▶ _Short problem_: Extract every line from the one containing "phylum: Tracheophyta" through the final line below, inclusive, and reproduce them verbatim. Leave the pictures out.

▶ _Data lines_:

━━━━━━━━━━━━━━━━

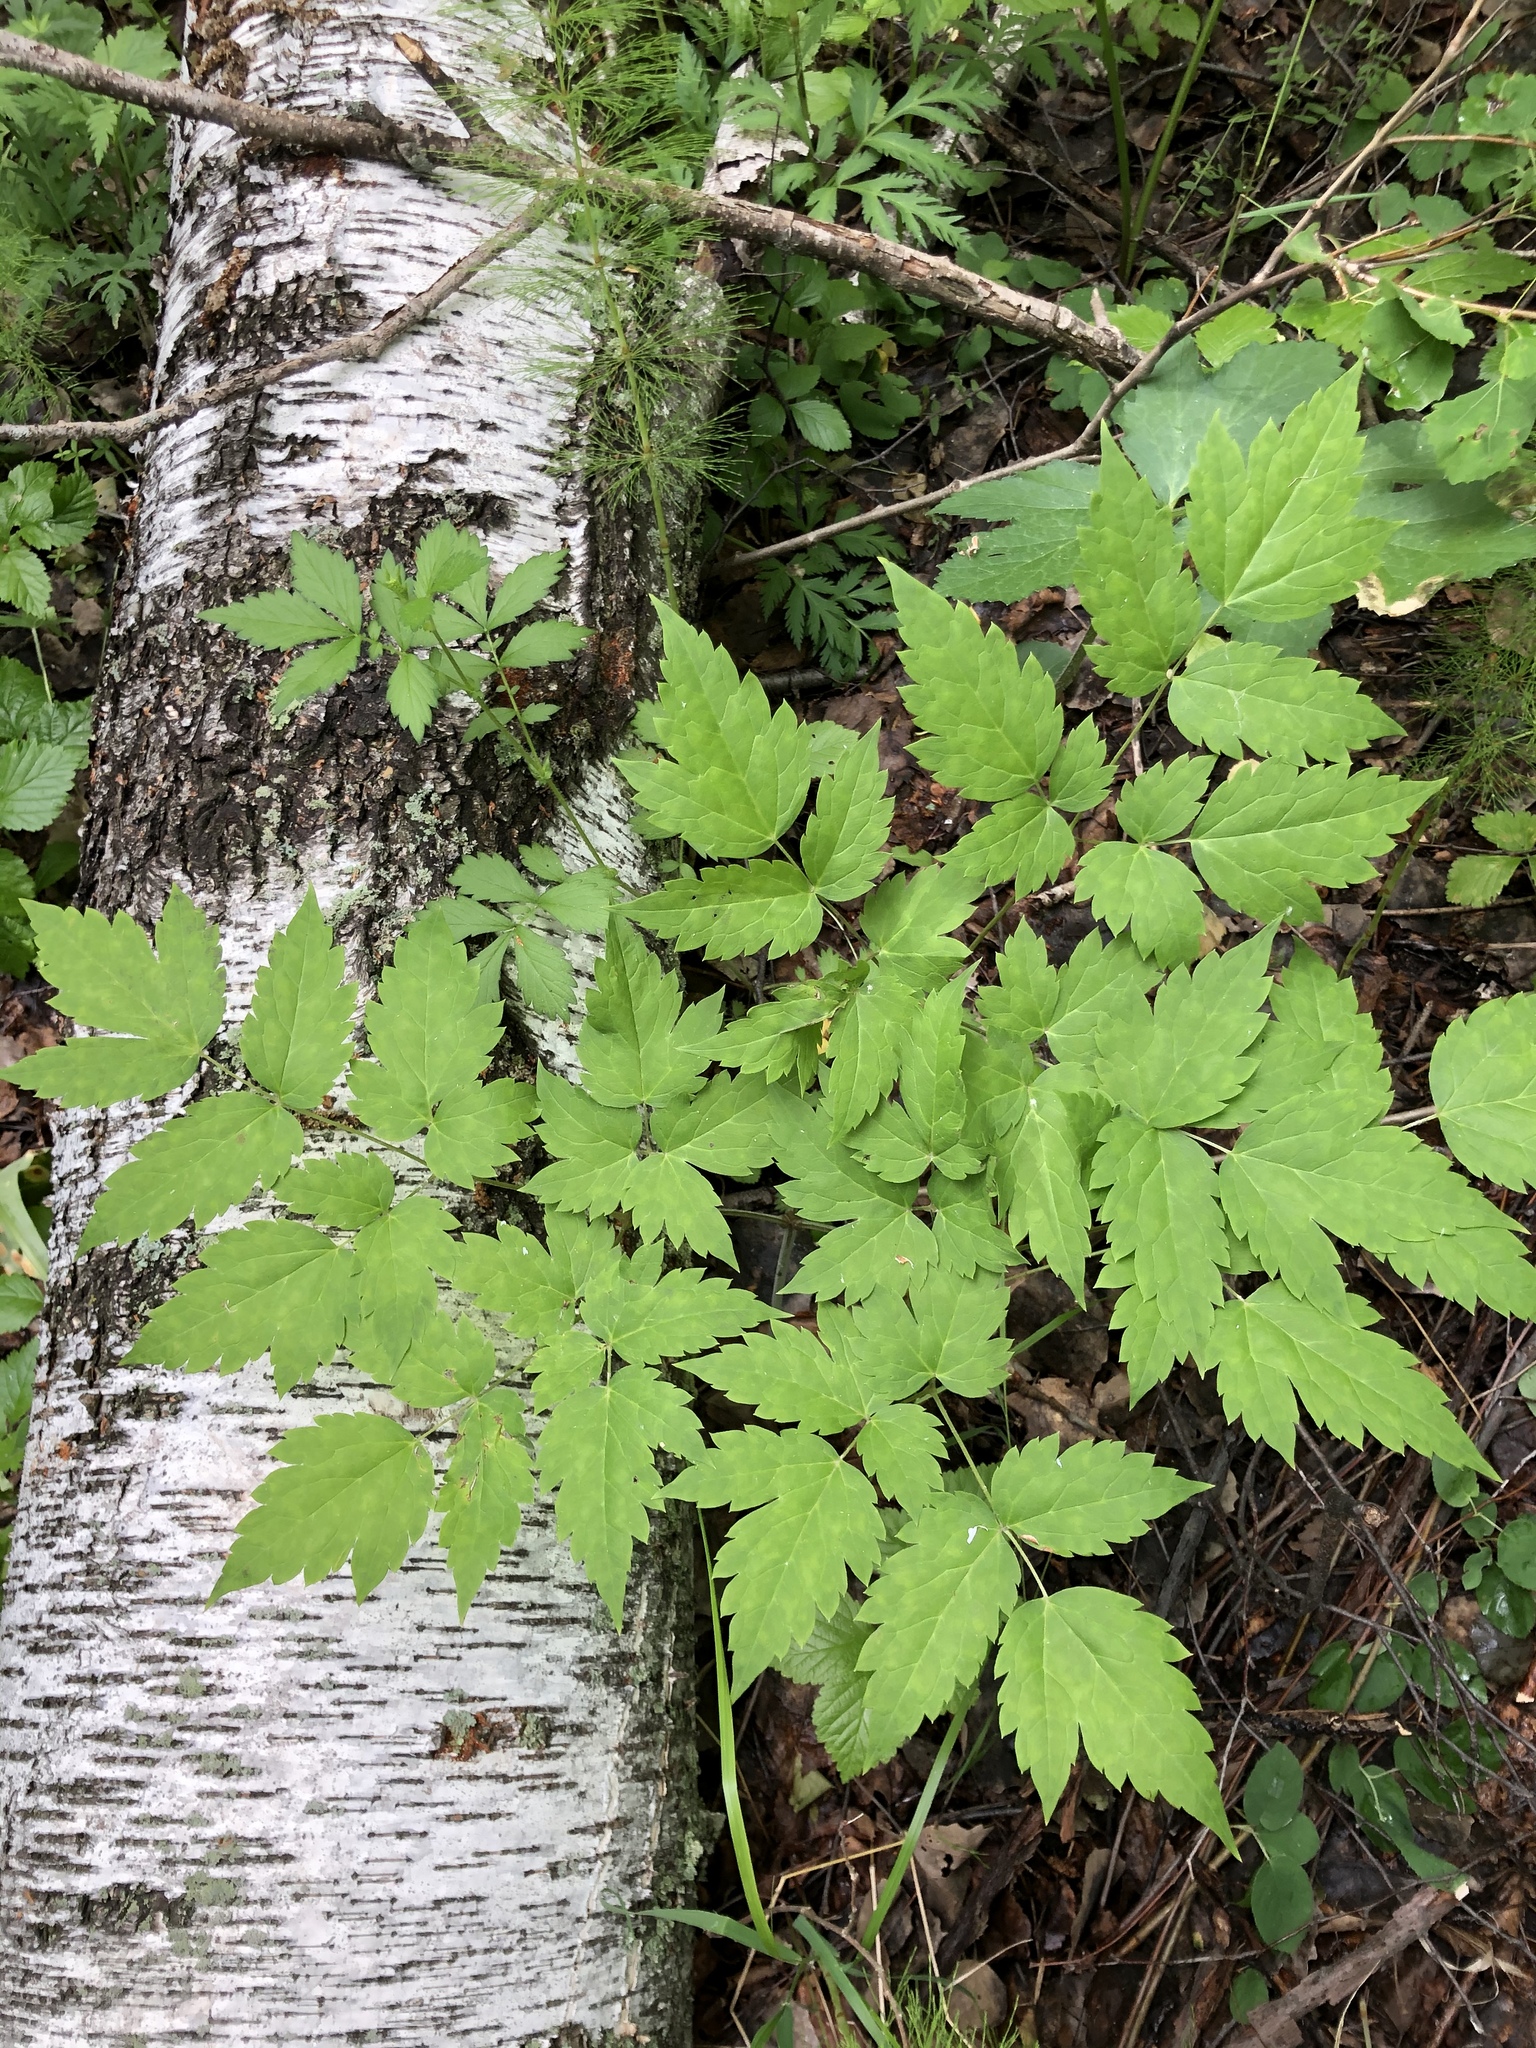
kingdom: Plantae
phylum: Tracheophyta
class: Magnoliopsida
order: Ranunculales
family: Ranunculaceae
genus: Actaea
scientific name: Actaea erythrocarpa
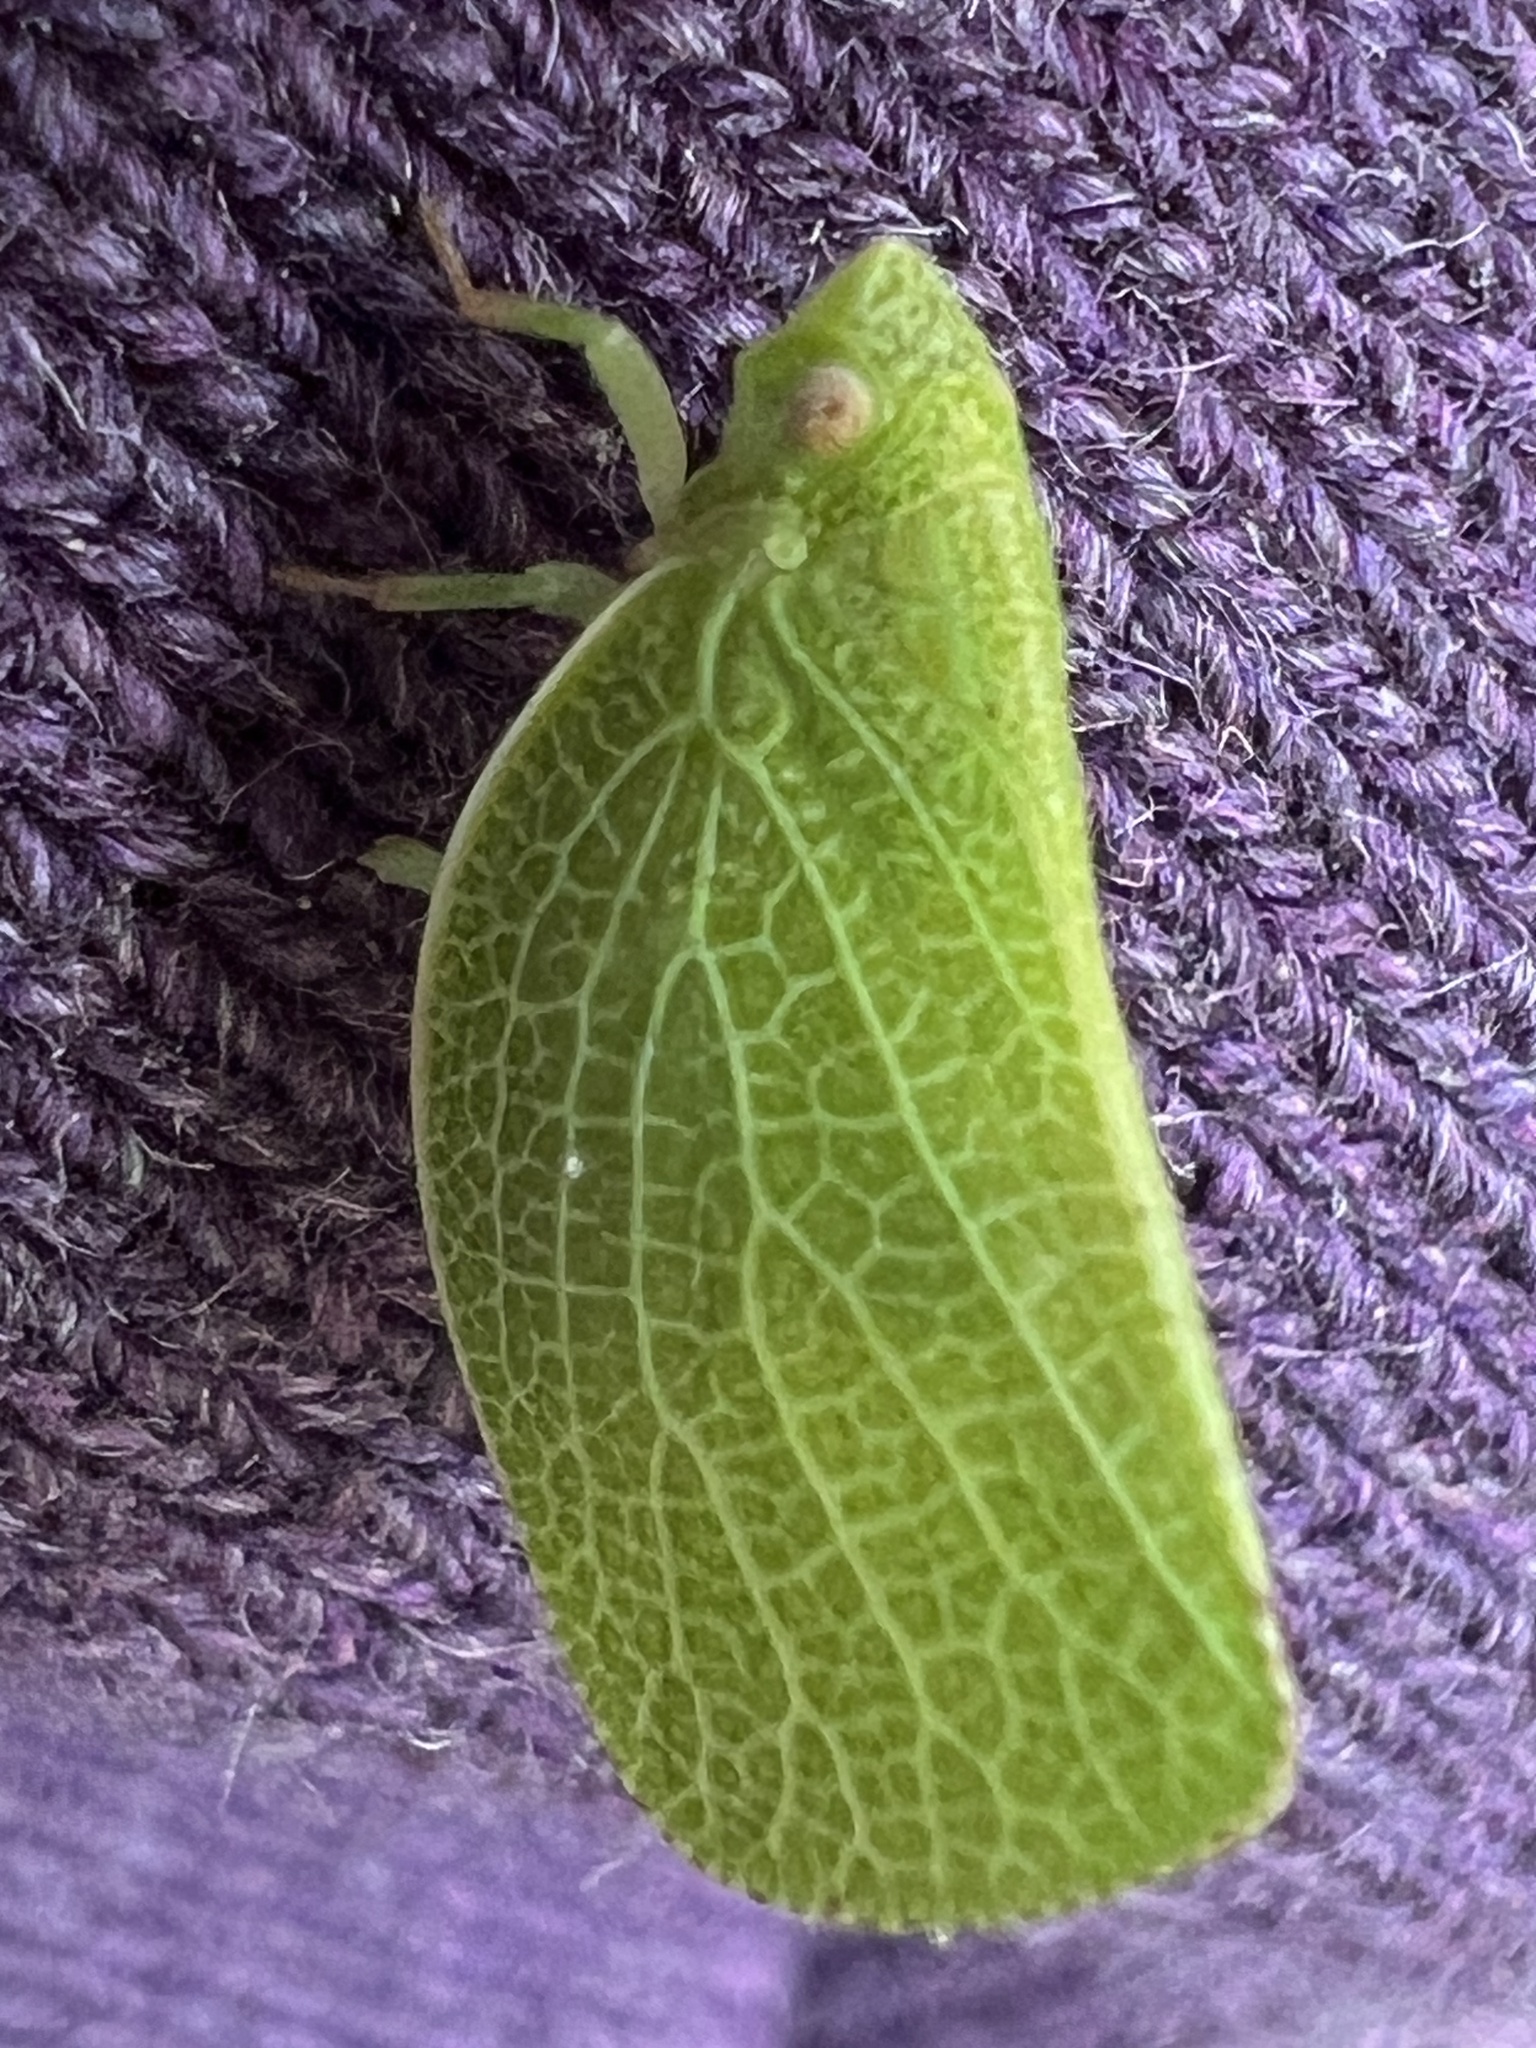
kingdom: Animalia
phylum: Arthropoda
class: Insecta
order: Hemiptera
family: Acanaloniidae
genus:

━━━━━━━━━━━━━━━━

▶ _Solution below_:
phylum: Tracheophyta
class: Magnoliopsida
order: Ranunculales
family: Ranunculaceae
genus: Actaea
scientific name: Actaea erythrocarpa
kingdom: Animalia
phylum: Arthropoda
class: Insecta
order: Hemiptera
family: Acanaloniidae
genus:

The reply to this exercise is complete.